Set an expiry date. For accounts tied to a specific project, team, or time-bounded integration, configure an expiry date. Expired accounts are automatically rejected without manual intervention.
Access Control¶
Apply the principle of least privilege. Assign only the scopes needed for the intended use case:
| Use case | Recommended scope |
|---|---|
| CI/CD policy validation only | read |
| IaC pipeline managing policies | write |
| Administrative automation | admin |
Avoid granting admin scope unless the integration genuinely requires administrative operations.
Restrict by IP address. Configure an IP allowlist whenever the calling system has a stable IP or CIDR range. This limits the impact of a compromised credential to traffic from the allowed range. Use CIDR notation for ranges rather than listing individual IPs.
One account per integration. Create separate Service Accounts for each distinct system or pipeline rather than sharing credentials. This limits blast radius if a secret is compromised, and makes audit logs easier to attribute.
Session Handling¶
Revoke sessions when no longer needed. In short-lived automation (CI pipelines, one-off scripts), call POST /api/v1/service-account/auth/revoke at the end of the job to invalidate the session immediately rather than waiting for the 24-hour TTL to expire.
Cache session tokens within a job. Within a single pipeline run, authenticate once and reuse the token. Authenticating on every API call creates unnecessary load and audit log noise.
Verify the session before long-running jobs. If a pipeline may run for an extended period, call GET /api/v1/service-account/auth/verify near the start to confirm the token is still valid before performing operations that depend on it.
Policy Management¶
Test policies with the validate endpoint before enabling them. Use POST /api/v1/service/policies/validate to dry-run a certificate request against a new policy before setting is_enabled: true. This prevents misconfigured policies from unexpectedly blocking legitimate certificate requests.

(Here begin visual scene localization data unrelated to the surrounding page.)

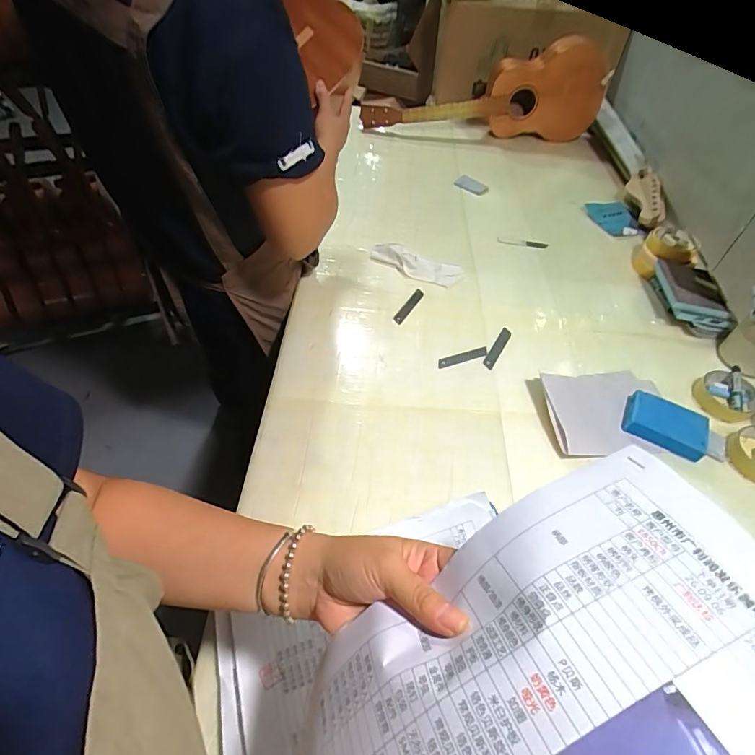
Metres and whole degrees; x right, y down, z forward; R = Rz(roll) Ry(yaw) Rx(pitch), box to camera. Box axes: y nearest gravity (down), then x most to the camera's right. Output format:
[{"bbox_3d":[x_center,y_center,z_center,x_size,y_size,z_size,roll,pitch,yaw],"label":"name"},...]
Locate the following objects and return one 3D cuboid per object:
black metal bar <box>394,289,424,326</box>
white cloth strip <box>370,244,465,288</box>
[{"bbox_3d":[0.054,-0.122,0.760,0.020,0.004,0.092,23,54,17],"label":"black metal bar"},{"bbox_3d":[0.068,-0.212,0.826,0.176,0.022,0.061,19,52,14],"label":"white cloth strip"}]

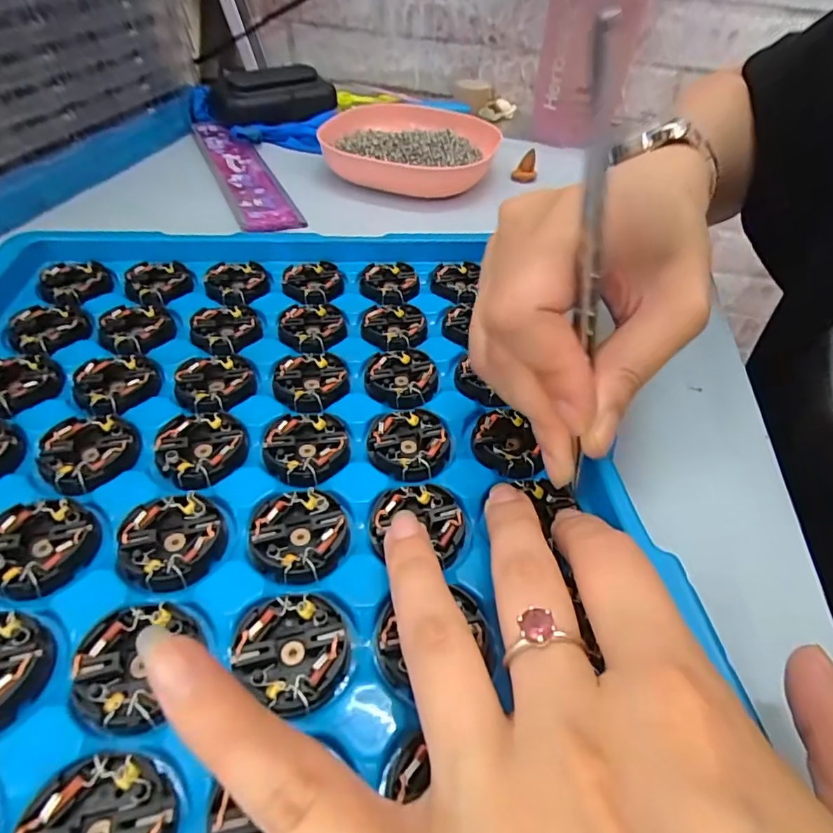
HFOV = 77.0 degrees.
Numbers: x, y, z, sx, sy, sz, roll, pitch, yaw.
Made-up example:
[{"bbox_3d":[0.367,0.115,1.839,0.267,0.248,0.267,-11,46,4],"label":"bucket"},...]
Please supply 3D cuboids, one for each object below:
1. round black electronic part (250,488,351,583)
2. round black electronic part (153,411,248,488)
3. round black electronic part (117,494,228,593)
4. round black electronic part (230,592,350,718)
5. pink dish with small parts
[{"bbox_3d":[-0.039,0.038,0.172,0.031,0.005,0.032,2,44,-2],"label":"round black electronic part"},{"bbox_3d":[-0.080,0.010,0.195,0.032,0.004,0.032,3,45,-3],"label":"round black electronic part"},{"bbox_3d":[-0.079,0.039,0.168,0.030,0.005,0.032,2,44,-2],"label":"round black electronic part"},{"bbox_3d":[-0.035,0.065,0.147,0.031,0.007,0.030,4,44,-1],"label":"round black electronic part"},{"bbox_3d":[-0.006,-0.219,0.422,0.135,0.027,0.144,3,45,-3],"label":"pink dish with small parts"}]

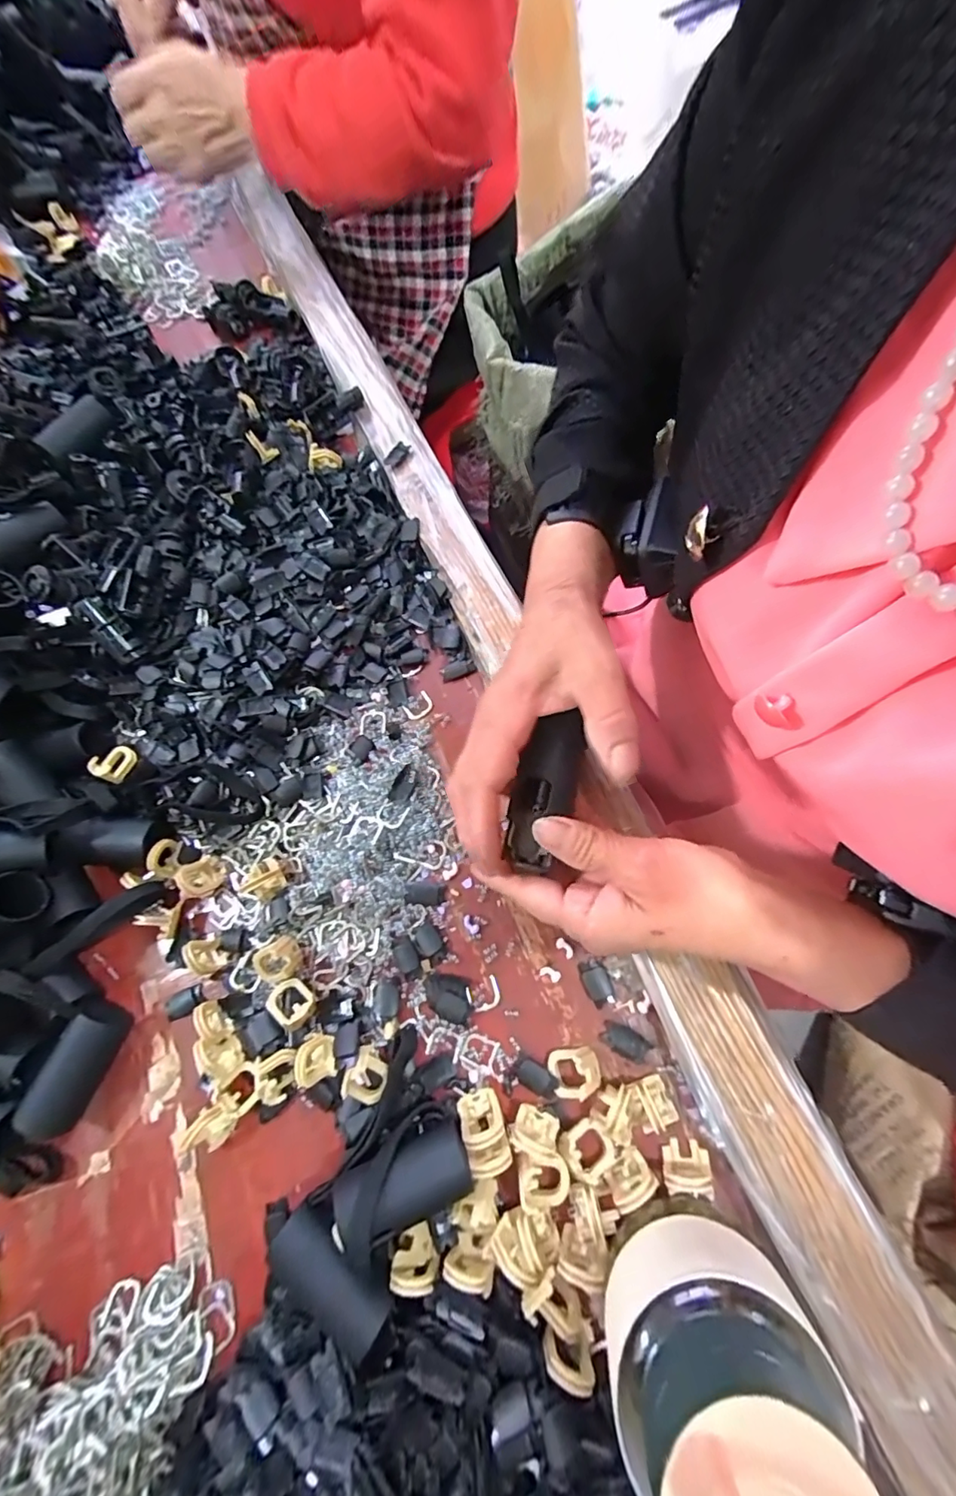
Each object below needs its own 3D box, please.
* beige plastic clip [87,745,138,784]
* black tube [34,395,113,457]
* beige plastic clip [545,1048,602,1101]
[{"bbox_3d":[-0.244,0.009,0.341,0.026,0.006,0.025,23,75,14],"label":"beige plastic clip"},{"bbox_3d":[-0.342,-0.272,0.430,0.062,0.018,0.019,-44,71,-9],"label":"black tube"},{"bbox_3d":[0.050,0.167,0.261,0.025,0.015,0.021,-19,70,1],"label":"beige plastic clip"}]

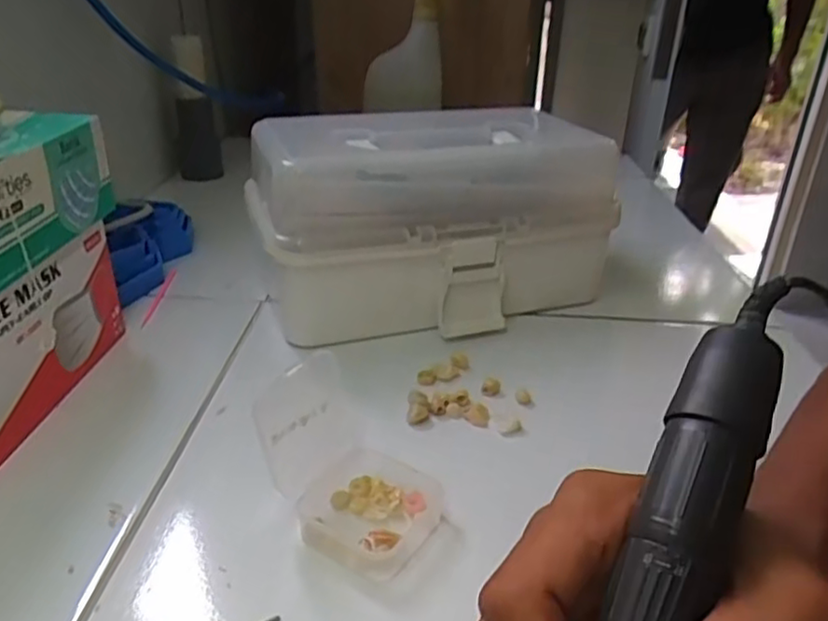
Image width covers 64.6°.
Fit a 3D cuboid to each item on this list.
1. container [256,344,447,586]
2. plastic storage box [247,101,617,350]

Use soft-fail rules during roll-out. When introducing a new policy rule, set "fail": "soft" initially so violations appear as warnings rather than blocks. Monitor warnings in the audit log before switching to "fail": "hard".
Prefer specific matching criteria. Scope matching_criteria.domains to the exact domains and subdomains the policy should govern. Overly broad domain patterns can apply policies to certificates they were not intended to cover.
Monitoring and Auditing¶
Review the audit log regularly. Service Account authentication events, policy changes, and validation results are all recorded. Periodic review helps detect unexpected usage, such as authentications from unexpected IPs or policy changes made outside of approved pipelines.
Alert on authentication failures. Repeated INVALID_CREDENTIALS or IP_NOT_ALLOWED errors may indicate a misconfiguration, a compromised credential being tested, or an integration pointing at the wrong account. Configure alerting on these events where possible.
Disable rather than delete inactive accounts. Disabling an account suspends access while preserving the audit history. Delete only when you are certain the account and its history are no longer needed.